→ Records for the exercise:
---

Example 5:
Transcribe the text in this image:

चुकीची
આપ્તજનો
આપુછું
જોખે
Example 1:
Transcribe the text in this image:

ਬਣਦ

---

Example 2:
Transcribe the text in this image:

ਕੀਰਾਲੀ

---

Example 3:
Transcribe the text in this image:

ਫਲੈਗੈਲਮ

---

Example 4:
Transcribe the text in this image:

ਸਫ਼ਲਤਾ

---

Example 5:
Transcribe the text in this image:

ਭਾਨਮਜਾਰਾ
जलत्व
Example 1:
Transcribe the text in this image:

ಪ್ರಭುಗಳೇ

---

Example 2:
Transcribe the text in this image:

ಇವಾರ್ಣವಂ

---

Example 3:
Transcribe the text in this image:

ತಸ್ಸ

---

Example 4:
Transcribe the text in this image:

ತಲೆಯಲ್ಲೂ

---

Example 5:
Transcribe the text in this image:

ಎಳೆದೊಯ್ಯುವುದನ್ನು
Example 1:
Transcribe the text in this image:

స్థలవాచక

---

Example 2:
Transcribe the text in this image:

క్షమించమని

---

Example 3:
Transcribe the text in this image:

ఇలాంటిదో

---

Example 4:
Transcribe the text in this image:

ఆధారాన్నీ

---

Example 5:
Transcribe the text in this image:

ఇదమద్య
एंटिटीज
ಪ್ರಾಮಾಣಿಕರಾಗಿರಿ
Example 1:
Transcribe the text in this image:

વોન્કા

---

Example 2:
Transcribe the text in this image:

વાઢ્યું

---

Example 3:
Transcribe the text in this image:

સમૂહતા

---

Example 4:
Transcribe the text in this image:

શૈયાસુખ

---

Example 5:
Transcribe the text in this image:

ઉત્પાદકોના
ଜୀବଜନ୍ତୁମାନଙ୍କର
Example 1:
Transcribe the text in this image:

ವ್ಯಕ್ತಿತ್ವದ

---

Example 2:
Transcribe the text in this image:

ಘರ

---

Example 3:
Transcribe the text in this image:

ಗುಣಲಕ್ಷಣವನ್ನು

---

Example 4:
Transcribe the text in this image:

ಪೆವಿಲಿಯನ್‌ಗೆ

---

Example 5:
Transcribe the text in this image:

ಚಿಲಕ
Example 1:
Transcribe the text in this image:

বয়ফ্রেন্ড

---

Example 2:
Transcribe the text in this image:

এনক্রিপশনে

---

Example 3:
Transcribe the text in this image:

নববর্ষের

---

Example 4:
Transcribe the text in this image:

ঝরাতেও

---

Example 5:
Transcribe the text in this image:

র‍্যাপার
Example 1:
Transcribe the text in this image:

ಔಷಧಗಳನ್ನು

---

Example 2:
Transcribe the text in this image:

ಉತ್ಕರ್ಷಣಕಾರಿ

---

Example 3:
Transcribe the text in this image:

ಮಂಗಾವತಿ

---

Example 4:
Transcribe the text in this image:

→ Exercise description: Copy the listing above. Match every line exactly.

→ Completed task:
---

Example 5:
Transcribe the text in this image:

चुकीची
આપ્તજનો
આપુછું
જોખે
Example 1:
Transcribe the text in this image:

ਬਣਦ

---

Example 2:
Transcribe the text in this image:

ਕੀਰਾਲੀ

---

Example 3:
Transcribe the text in this image:

ਫਲੈਗੈਲਮ

---

Example 4:
Transcribe the text in this image:

ਸਫ਼ਲਤਾ

---

Example 5:
Transcribe the text in this image:

ਭਾਨਮਜਾਰਾ
जलत्व
Example 1:
Transcribe the text in this image:

ಪ್ರಭುಗಳೇ

---

Example 2:
Transcribe the text in this image:

ಇವಾರ್ಣವಂ

---

Example 3:
Transcribe the text in this image:

ತಸ್ಸ

---

Example 4:
Transcribe the text in this image:

ತಲೆಯಲ್ಲೂ

---

Example 5:
Transcribe the text in this image:

ಎಳೆದೊಯ್ಯುವುದನ್ನು
Example 1:
Transcribe the text in this image:

స్థలవాచక

---

Example 2:
Transcribe the text in this image:

క్షమించమని

---

Example 3:
Transcribe the text in this image:

ఇలాంటిదో

---

Example 4:
Transcribe the text in this image:

ఆధారాన్నీ

---

Example 5:
Transcribe the text in this image:

ఇదమద్య
एंटिटीज
ಪ್ರಾಮಾಣಿಕರಾಗಿರಿ
Example 1:
Transcribe the text in this image:

વોન્કા

---

Example 2:
Transcribe the text in this image:

વાઢ્યું

---

Example 3:
Transcribe the text in this image:

સમૂહતા

---

Example 4:
Transcribe the text in this image:

શૈયાસુખ

---

Example 5:
Transcribe the text in this image:

ઉત્પાદકોના
ଜୀବଜନ୍ତୁମାନଙ୍କର
Example 1:
Transcribe the text in this image:

ವ್ಯಕ್ತಿತ್ವದ

---

Example 2:
Transcribe the text in this image:

ಘರ

---

Example 3:
Transcribe the text in this image:

ಗುಣಲಕ್ಷಣವನ್ನು

---

Example 4:
Transcribe the text in this image:

ಪೆವಿಲಿಯನ್‌ಗೆ

---

Example 5:
Transcribe the text in this image:

ಚಿಲಕ
Example 1:
Transcribe the text in this image:

বয়ফ্রেন্ড

---

Example 2:
Transcribe the text in this image:

এনক্রিপশনে

---

Example 3:
Transcribe the text in this image:

নববর্ষের

---

Example 4:
Transcribe the text in this image:

ঝরাতেও

---

Example 5:
Transcribe the text in this image:

র‍্যাপার
Example 1:
Transcribe the text in this image:

ಔಷಧಗಳನ್ನು

---

Example 2:
Transcribe the text in this image:

ಉತ್ಕರ್ಷಣಕಾರಿ

---

Example 3:
Transcribe the text in this image:

ಮಂಗಾವತಿ

---

Example 4:
Transcribe the text in this image:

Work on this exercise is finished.